__Activity__. Go through the entries below and print, exactly, the lines starting at the one with "Menschen mit einer aktuellen oder früheren" and ending at the one with "Ausserdem gilt: Jede", keeping both ends and no others.
===============
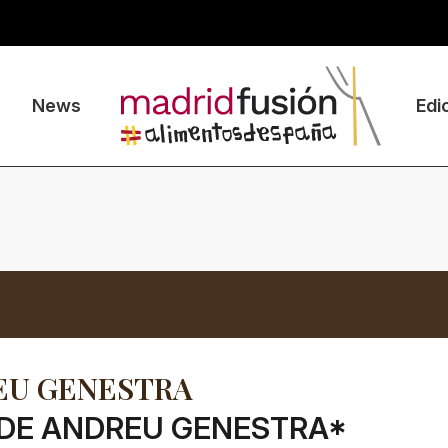
News
Edi
EU GENESTRA
 DE ANDREU GENESTRA*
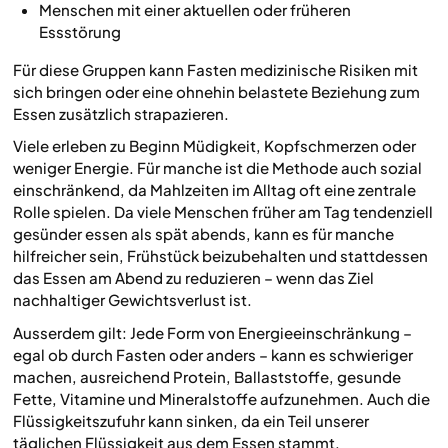
Menschen mit einer aktuellen oder früheren
Essstörung
Für diese Gruppen kann Fasten medizinische Risiken mit
sich bringen oder eine ohnehin belastete Beziehung zum
Essen zusätzlich strapazieren.
Viele erleben zu Beginn Müdigkeit, Kopfschmerzen oder
weniger Energie. Für manche ist die Methode auch sozial
einschränkend, da Mahlzeiten im Alltag oft eine zentrale
Rolle spielen. Da viele Menschen früher am Tag tendenziell
gesünder essen als spät abends, kann es für manche
hilfreicher sein, Frühstück beizubehalten und stattdessen
das Essen am Abend zu reduzieren – wenn das Ziel
nachhaltiger Gewichtsverlust ist.
Ausserdem gilt: Jede Form von Energieeinschränkung –
egal ob durch Fasten oder anders – kann es schwieriger
machen, ausreichend Protein, Ballaststoffe, gesunde
Fette, Vitamine und Mineralstoffe aufzunehmen. Auch die
Flüssigkeitszufuhr kann sinken, da ein Teil unserer
täglichen Flüssigkeit aus dem Essen stammt.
===============
__Task response__.
Menschen mit einer aktuellen oder früheren
Essstörung
Für diese Gruppen kann Fasten medizinische Risiken mit
sich bringen oder eine ohnehin belastete Beziehung zum
Essen zusätzlich strapazieren.
Viele erleben zu Beginn Müdigkeit, Kopfschmerzen oder
weniger Energie. Für manche ist die Methode auch sozial
einschränkend, da Mahlzeiten im Alltag oft eine zentrale
Rolle spielen. Da viele Menschen früher am Tag tendenziell
gesünder essen als spät abends, kann es für manche
hilfreicher sein, Frühstück beizubehalten und stattdessen
das Essen am Abend zu reduzieren – wenn das Ziel
nachhaltiger Gewichtsverlust ist.
Ausserdem gilt: Jede Form von Energieeinschränkung –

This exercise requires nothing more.